▶ **Task prompt**: The lines below must be transcribed exactly as given, with the images removed.

*** Block opens ***

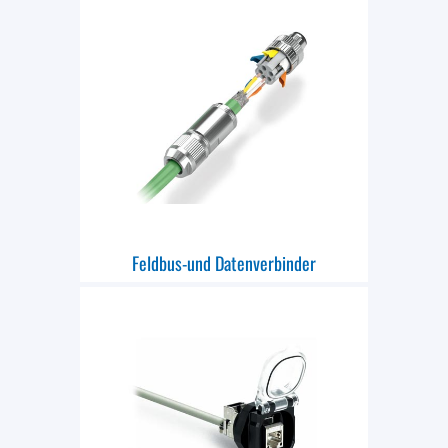
Feldbus-und Datenverbinder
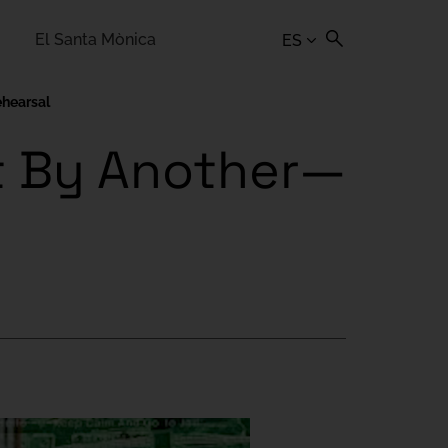
El Santa Mònica
ES
ehearsal
mt By Another—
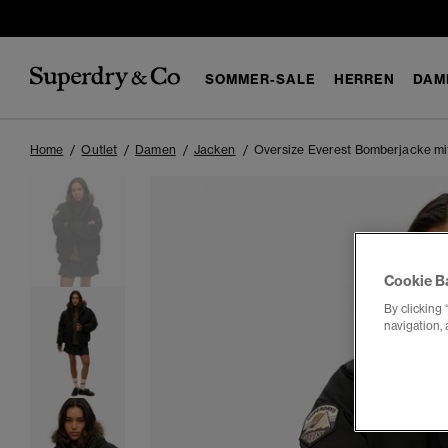
SOMMER-SALE
HERREN
DAM
Home
Outlet
Damen
Jacken
Oversize Everest Bomberjacke mit
Cookie B
By clicking 
navigation, 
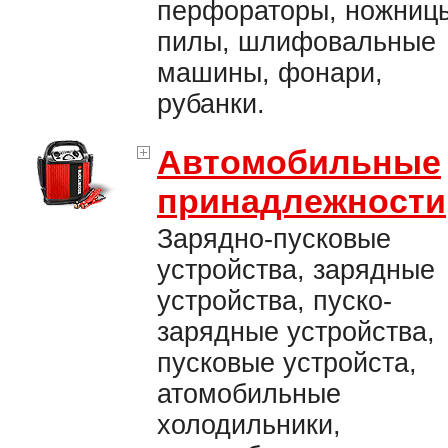
перфораторы, ножниц
пилы, шлифовальные
машины, фонари,
рубанки.
Автомобильные
принадлежности
Зарядно-пусковые
устройства, зарядные
устройства, пуско-
зарядные устройства,
пусковые устройста,
атомобильные
холодильники,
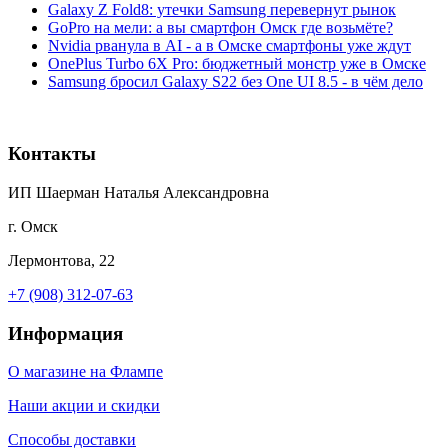
Galaxy Z Fold8: утечки Samsung перевернут рынок
GoPro на мели: а вы смартфон Омск где возьмёте?
Nvidia рванула в AI - а в Омске смартфоны уже ждут
OnePlus Turbo 6X Pro: бюджетный монстр уже в Омске
Samsung бросил Galaxy S22 без One UI 8.5 - в чём дело
Контакты
ИП Шаерман Наталья Александровна
г. Омск
Лермонтова, 22
+7 (908) 312-07-63
Информация
О магазине на Флампе
Наши акции и скидки
Способы доставки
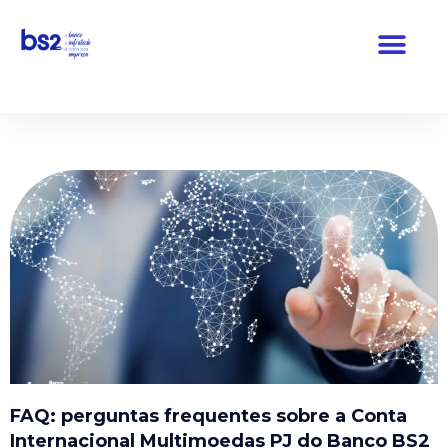
Pular
para
o
conteúdo
FAQ: perguntas frequentes sobre a Conta
Internacional Multimoedas PJ do Banco BS2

*** Block closes ***

▶ **Task answer**:
Feldbus-und Datenverbinder
El Santa Mònica
ES
ehearsal
mt By Another—
SOMMER-SALE
HERREN
DAM
Home
Outlet
Damen
Jacken
Oversize Everest Bomberjacke mit
Cookie B
By clicking 
navigation, 
перфораторы, ножниц
пилы, шлифовальные
машины, фонари,
рубанки.
Автомобильные
принадлежности
Зарядно-пусковые
устройства, зарядные
устройства, пуско-
зарядные устройства,
пусковые устройста,
атомобильные
холодильники,
Galaxy Z Fold8: утечки Samsung перевернут рынок
GoPro на мели: а вы смартфон Омск где возьмёте?
Nvidia рванула в AI - а в Омске смартфоны уже ждут
OnePlus Turbo 6X Pro: бюджетный монстр уже в Омске
Samsung бросил Galaxy S22 без One UI 8.5 - в чём дело
Контакты
ИП Шаерман Наталья Александровна
г. Омск
Лермонтова, 22
+7 (908) 312-07-63
Информация
О магазине на Флампе
Наши акции и скидки
Способы доставки
Pular
para
o
conteúdo
FAQ: perguntas frequentes sobre a Conta
Internacional Multimoedas PJ do Banco BS2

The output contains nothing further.